No, this isn’t the youngest member of the Dick Tracy fan club – it’s a Beijing student wearing a wrist-mounted GPS-enabled phone given out to students citywide to help their parents keep tabs on them. Photo from Xinhuanet
Tune into the beijingkids blog each Thursday as we take you on a quick tour of items from around the web, all relating (however tangentially) to parenthood and family life in Beijing. Previous posts can be viewed here.
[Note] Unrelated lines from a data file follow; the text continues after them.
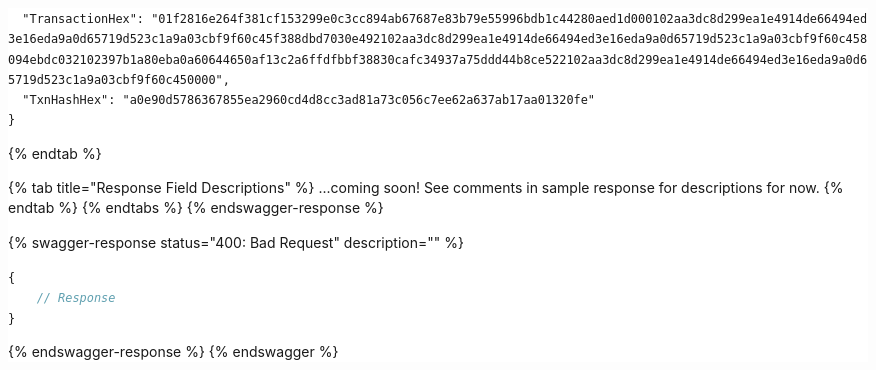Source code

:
 ```json5
  "TransactionHex": "01f2816e264f381cf153299e0c3cc894ab67687e83b79e55996bdb1c44280aed1d000102aa3dc8d299ea1e4914de66494ed3e16eda9a0d65719d523c1a9a03cbf9f60c45f388dbd7030e492102aa3dc8d299ea1e4914de66494ed3e16eda9a0d65719d523c1a9a03cbf9f60c458094ebdc032102397b1a80eba0a60644650af13c2a6ffdfbbf38830cafc34937a75ddd44b8ce522102aa3dc8d299ea1e4914de66494ed3e16eda9a0d65719d523c1a9a03cbf9f60c450000",
  "TxnHashHex": "a0e90d5786367855ea2960cd4d8cc3ad81a73c056c7ee62a637ab17aa01320fe"
}
```
{% endtab %}

{% tab title="Response Field Descriptions" %}
...coming soon! See comments in sample response for descriptions for now.
{% endtab %}
{% endtabs %}
{% endswagger-response %}

{% swagger-response status="400: Bad Request" description="" %}
```javascript
{
    // Response
}
```
{% endswagger-response %}
{% endswagger %}
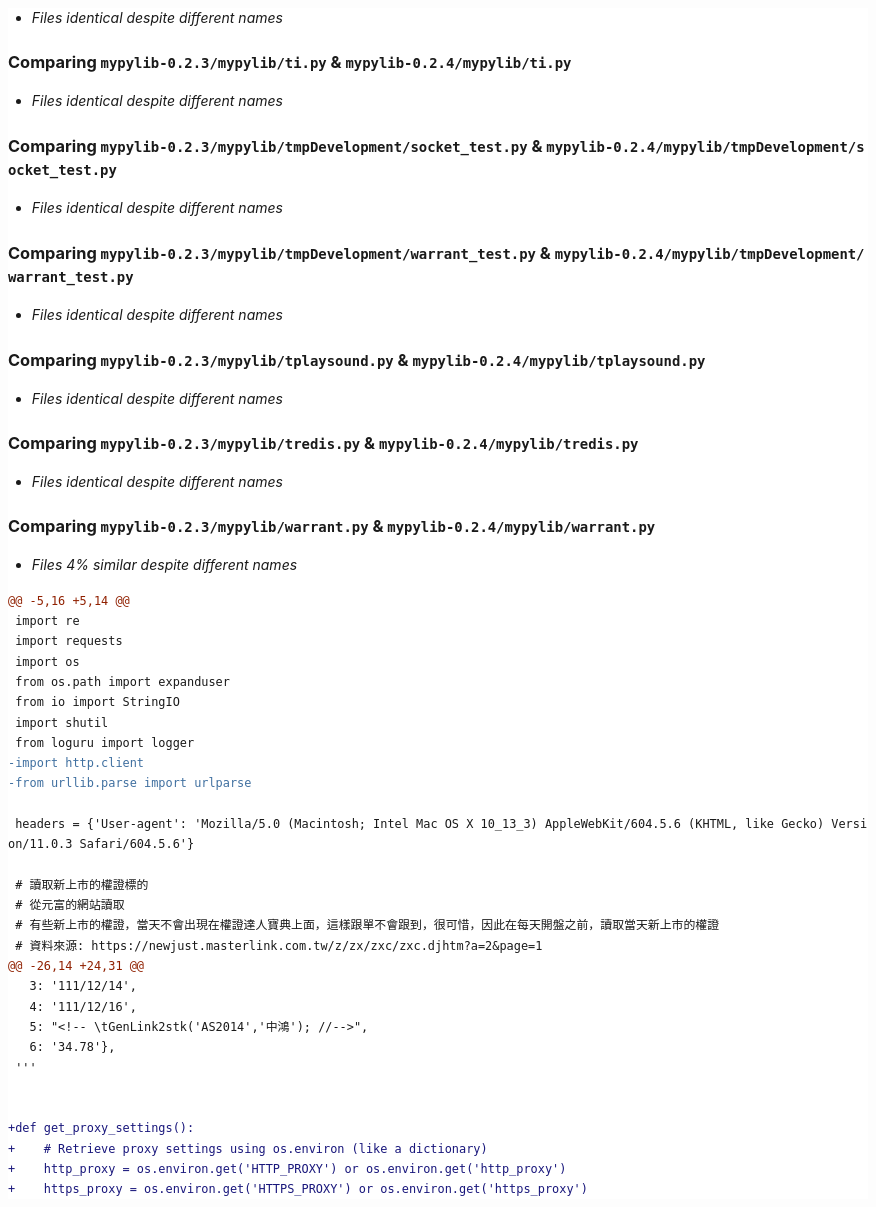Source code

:  * *Files identical despite different names*

### Comparing `mypylib-0.2.3/mypylib/ti.py` & `mypylib-0.2.4/mypylib/ti.py`

 * *Files identical despite different names*

### Comparing `mypylib-0.2.3/mypylib/tmpDevelopment/socket_test.py` & `mypylib-0.2.4/mypylib/tmpDevelopment/socket_test.py`

 * *Files identical despite different names*

### Comparing `mypylib-0.2.3/mypylib/tmpDevelopment/warrant_test.py` & `mypylib-0.2.4/mypylib/tmpDevelopment/warrant_test.py`

 * *Files identical despite different names*

### Comparing `mypylib-0.2.3/mypylib/tplaysound.py` & `mypylib-0.2.4/mypylib/tplaysound.py`

 * *Files identical despite different names*

### Comparing `mypylib-0.2.3/mypylib/tredis.py` & `mypylib-0.2.4/mypylib/tredis.py`

 * *Files identical despite different names*

### Comparing `mypylib-0.2.3/mypylib/warrant.py` & `mypylib-0.2.4/mypylib/warrant.py`

 * *Files 4% similar despite different names*

```diff
@@ -5,16 +5,14 @@
 import re
 import requests
 import os
 from os.path import expanduser
 from io import StringIO
 import shutil
 from loguru import logger
-import http.client
-from urllib.parse import urlparse
 
 headers = {'User-agent': 'Mozilla/5.0 (Macintosh; Intel Mac OS X 10_13_3) AppleWebKit/604.5.6 (KHTML, like Gecko) Version/11.0.3 Safari/604.5.6'}
 
 # 讀取新上市的權證標的
 # 從元富的網站讀取
 # 有些新上市的權證，當天不會出現在權證達人寶典上面，這樣跟單不會跟到，很可惜，因此在每天開盤之前，讀取當天新上市的權證
 # 資料來源: https://newjust.masterlink.com.tw/z/zx/zxc/zxc.djhtm?a=2&page=1
@@ -26,14 +24,31 @@
   3: '111/12/14',
   4: '111/12/16',
   5: "<!-- \tGenLink2stk('AS2014','中鴻'); //-->",
   6: '34.78'},
 '''
 
 
+def get_proxy_settings():
+    # Retrieve proxy settings using os.environ (like a dictionary)
+    http_proxy = os.environ.get('HTTP_PROXY') or os.environ.get('http_proxy')
+    https_proxy = os.environ.get('HTTPS_PROXY') or os.environ.get('https_proxy')
```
1. So maybe Junior is a bit too young for an iPhone (or your child’s school doesn’t allow them). Beijing parents worried about their kid’s whereabouts in this era of school stampedes, kidnappings and stabbings can keep tabs on them with this handy limited-use cellphone distributed free by the Beijing Red Cross (parents need only to pay for two years of service at RMB 840). According to this People’s Daily article, parents can apply to receive one of these phones on this Chinese-language only website: www.hongxianjijin.com.
2. Who knew Beijing has one of the world’s best under-12 recreational hockey teams? The Beijing Little Wolf hockey team just won their division in Canada’s Bell Capital Cup (the "holy grail" of youth hockey), outscoring their opponents 35-4 and remaining undefeated throughout the tournament. Despite their success, most of the players will hang up their skates once returning to Beijing to focus on preparing for the fate-altering college entrance exam they’ll take when in high school.
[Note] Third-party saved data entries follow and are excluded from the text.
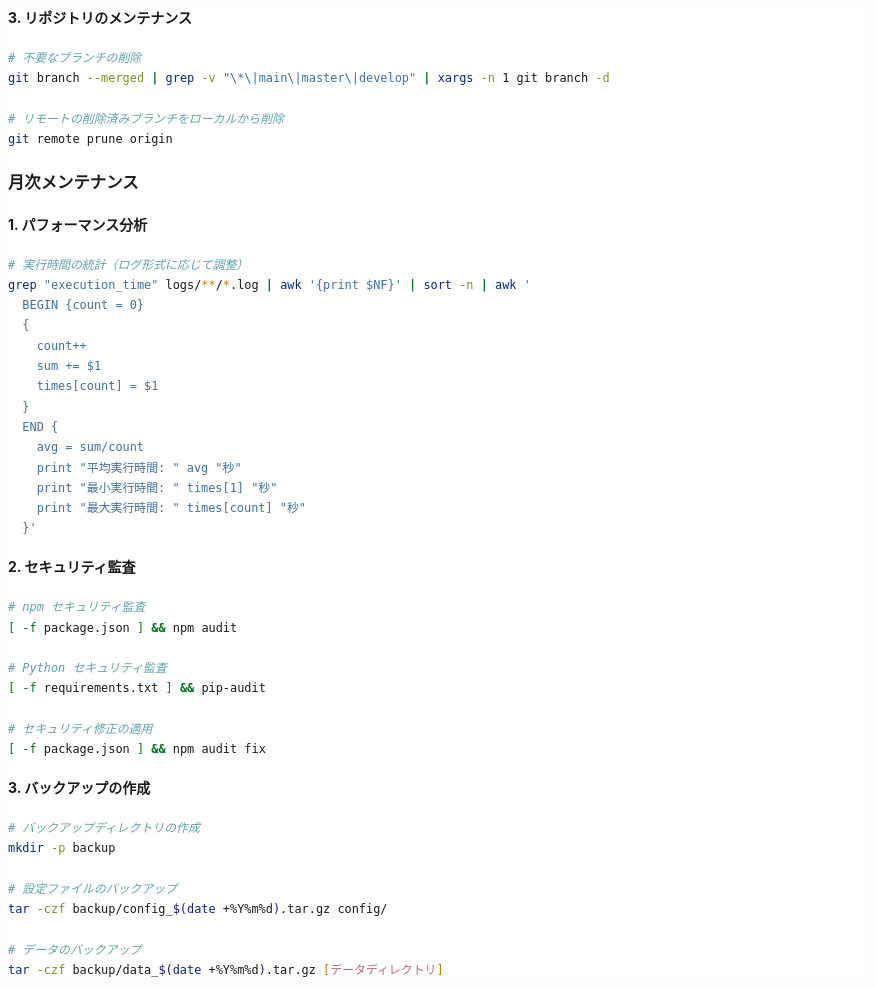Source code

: #### 3. リポジトリのメンテナンス
```bash
# 不要なブランチの削除
git branch --merged | grep -v "\*\|main\|master\|develop" | xargs -n 1 git branch -d

# リモートの削除済みブランチをローカルから削除
git remote prune origin
```

### 月次メンテナンス

#### 1. パフォーマンス分析
```bash
# 実行時間の統計（ログ形式に応じて調整）
grep "execution_time" logs/**/*.log | awk '{print $NF}' | sort -n | awk '
  BEGIN {count = 0}
  {
    count++
    sum += $1
    times[count] = $1
  }
  END {
    avg = sum/count
    print "平均実行時間: " avg "秒"
    print "最小実行時間: " times[1] "秒"
    print "最大実行時間: " times[count] "秒"
  }'
```

#### 2. セキュリティ監査
```bash
# npm セキュリティ監査
[ -f package.json ] && npm audit

# Python セキュリティ監査
[ -f requirements.txt ] && pip-audit

# セキュリティ修正の適用
[ -f package.json ] && npm audit fix
```

#### 3. バックアップの作成
```bash
# バックアップディレクトリの作成
mkdir -p backup

# 設定ファイルのバックアップ
tar -czf backup/config_$(date +%Y%m%d).tar.gz config/

# データのバックアップ
tar -czf backup/data_$(date +%Y%m%d).tar.gz [データディレクトリ]
```
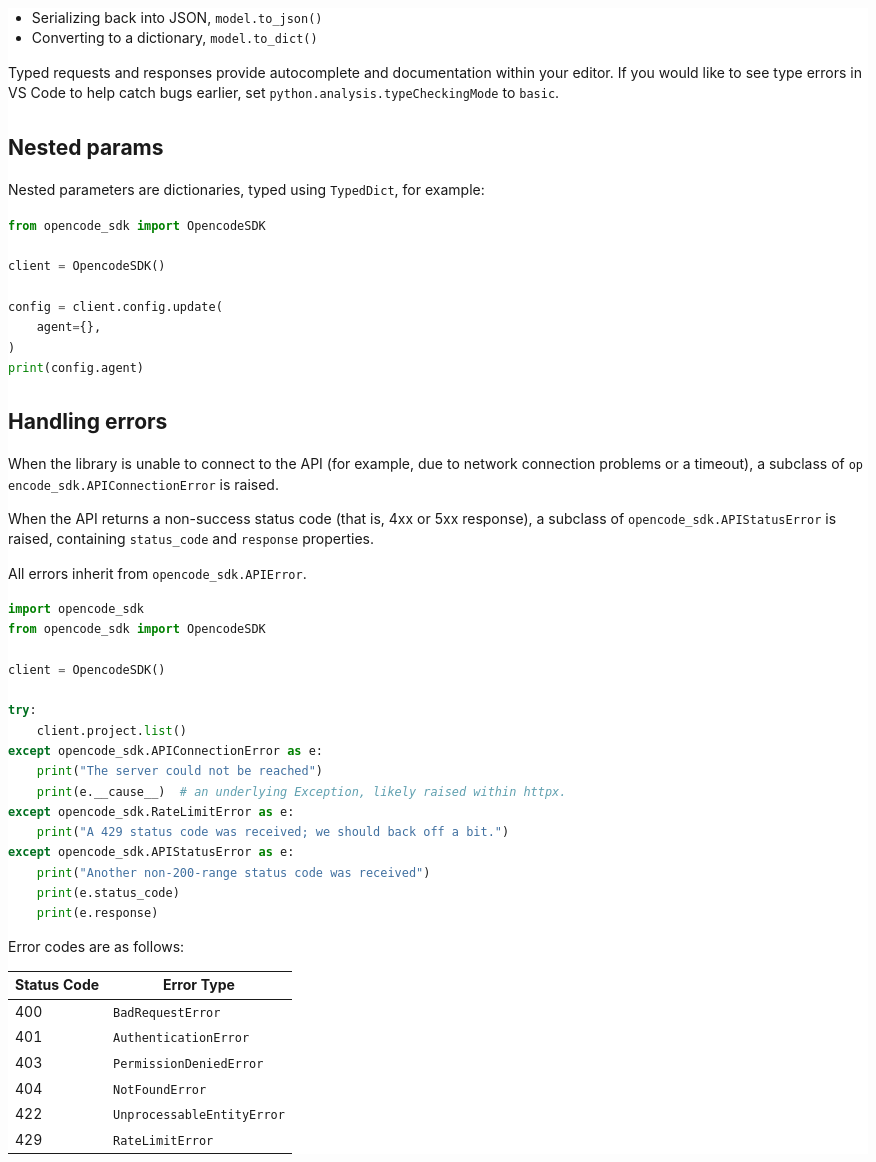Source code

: - Serializing back into JSON, `model.to_json()`
- Converting to a dictionary, `model.to_dict()`

Typed requests and responses provide autocomplete and documentation within your editor. If you would like to see type errors in VS Code to help catch bugs earlier, set `python.analysis.typeCheckingMode` to `basic`.

## Nested params

Nested parameters are dictionaries, typed using `TypedDict`, for example:

```python
from opencode_sdk import OpencodeSDK

client = OpencodeSDK()

config = client.config.update(
    agent={},
)
print(config.agent)
```

## Handling errors

When the library is unable to connect to the API (for example, due to network connection problems or a timeout), a subclass of `opencode_sdk.APIConnectionError` is raised.

When the API returns a non-success status code (that is, 4xx or 5xx
response), a subclass of `opencode_sdk.APIStatusError` is raised, containing `status_code` and `response` properties.

All errors inherit from `opencode_sdk.APIError`.

```python
import opencode_sdk
from opencode_sdk import OpencodeSDK

client = OpencodeSDK()

try:
    client.project.list()
except opencode_sdk.APIConnectionError as e:
    print("The server could not be reached")
    print(e.__cause__)  # an underlying Exception, likely raised within httpx.
except opencode_sdk.RateLimitError as e:
    print("A 429 status code was received; we should back off a bit.")
except opencode_sdk.APIStatusError as e:
    print("Another non-200-range status code was received")
    print(e.status_code)
    print(e.response)
```

Error codes are as follows:

| Status Code | Error Type                 |
| ----------- | -------------------------- |
| 400         | `BadRequestError`          |
| 401         | `AuthenticationError`      |
| 403         | `PermissionDeniedError`    |
| 404         | `NotFoundError`            |
| 422         | `UnprocessableEntityError` |
| 429         | `RateLimitError`           |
3. Surprise, surprise: A poll conducted of China’s singles by the All-China Women’s Federation indicates that most female singles pay much more attention to economic power, while male singles care much more about looks. Perhaps more surprising is that 70.8 percent of women say they would only marry a man if he has a house. Start saving, guys!
4. Ahh, sex education in the schools. Two weeks ago we showed you how one Beijing school is teaching the birds and the bees by having their students pretend to be sperm. Now comes this news that third graders in one Chaoyang primary school are touring the bathrooms of the opposite sex to learn what makes boys and girls different.
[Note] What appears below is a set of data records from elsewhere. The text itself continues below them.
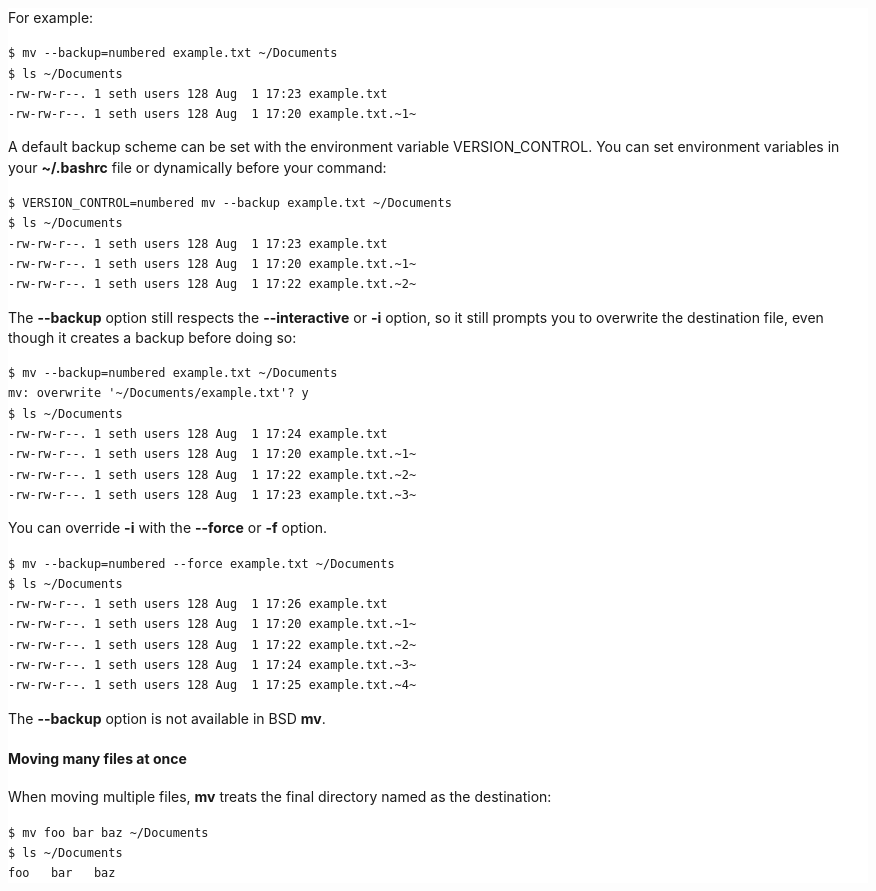 

For example:


```
$ mv --backup=numbered example.txt ~/Documents
$ ls ~/Documents
-rw-rw-r--. 1 seth users 128 Aug  1 17:23 example.txt
-rw-rw-r--. 1 seth users 128 Aug  1 17:20 example.txt.~1~
```

A default backup scheme can be set with the environment variable VERSION_CONTROL. You can set environment variables in your **~/.bashrc** file or dynamically before your command:


```
$ VERSION_CONTROL=numbered mv --backup example.txt ~/Documents
$ ls ~/Documents
-rw-rw-r--. 1 seth users 128 Aug  1 17:23 example.txt
-rw-rw-r--. 1 seth users 128 Aug  1 17:20 example.txt.~1~
-rw-rw-r--. 1 seth users 128 Aug  1 17:22 example.txt.~2~
```

The **\--backup** option still respects the **\--interactive** or **-i** option, so it still prompts you to overwrite the destination file, even though it creates a backup before doing so:


```
$ mv --backup=numbered example.txt ~/Documents
mv: overwrite '~/Documents/example.txt'? y
$ ls ~/Documents
-rw-rw-r--. 1 seth users 128 Aug  1 17:24 example.txt
-rw-rw-r--. 1 seth users 128 Aug  1 17:20 example.txt.~1~
-rw-rw-r--. 1 seth users 128 Aug  1 17:22 example.txt.~2~
-rw-rw-r--. 1 seth users 128 Aug  1 17:23 example.txt.~3~
```

You can override **-i** with the **\--force** or **-f** option.


```
$ mv --backup=numbered --force example.txt ~/Documents
$ ls ~/Documents
-rw-rw-r--. 1 seth users 128 Aug  1 17:26 example.txt
-rw-rw-r--. 1 seth users 128 Aug  1 17:20 example.txt.~1~
-rw-rw-r--. 1 seth users 128 Aug  1 17:22 example.txt.~2~
-rw-rw-r--. 1 seth users 128 Aug  1 17:24 example.txt.~3~
-rw-rw-r--. 1 seth users 128 Aug  1 17:25 example.txt.~4~
```

The **\--backup** option is not available in BSD **mv**.

#### Moving many files at once

When moving multiple files, **mv** treats the final directory named as the destination:


```
$ mv foo bar baz ~/Documents
$ ls ~/Documents
foo   bar   baz
```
5. Pregnant moms have it rough. Not only do they have to deal with the physical and emotional trial of 9 months of carrying a baby, but it seems like there’s a neverending string of news stories out there saying that if they eat the wrong things, stress out, or even listen to the wrong music during their pregnancy, it’s going to determine the fate of their baby. Now dads can share a little bit of the blame, as this new study suggests that what papa’s eating before creating his offspring could influence his child’s risk of disease in the future.
6. Former beijingkids columnist Alan Paul releases his memoir Big in China about raising kids and playing in the Beijing-based blues band Woodie Alan on March 1. Former Beijing resident and writer James Fallows has this to say about the forthcoming release: "Alan Paul’s evolution from expat-village ‘trailing spouse’ to star of the Chinese music scene stands for countless similar developments underway in China. I hope many people read this book — and consider a similar adventure themselves." Pre-order it on Amazon here (Kindle edition available) and get ready for it by reading some of Paul’s columns from the beijingkids archive here. Congrats Alan!
7. Anyone who’s visited a local hospital in China knows how big antibiotics use is here — and rampant misuse and overuse of antibiotics is taking its toll on the population here. According to the director of the behavioral medicine branch of the Chinese Medical Association, of the 1.8 million deaf children in China, 60 percent lost their hearing because of improper drug use, largely related to antibiotics. Wow.
8. Good luck enforcing that one: A draft law being considered in China will "require adult children of elderly parents to visit their parents regularly and must care for their spiritual needs and cannot neglect or isolate them," according to this article in the China Daily.
9. Do your kids take a bus to school every day? Might want to check that. According to this piece from the Global Times, even Beijing is rampant with dangerous school buses, mainly due to the fact that new standards in school bus safety enacted in February last year have proven impossible to enforce.
10. Caixin Online’s English website gives us this interesting and even quite artistic personal essay about the history of marriage licenses in China from a professor emeritus of Yale University.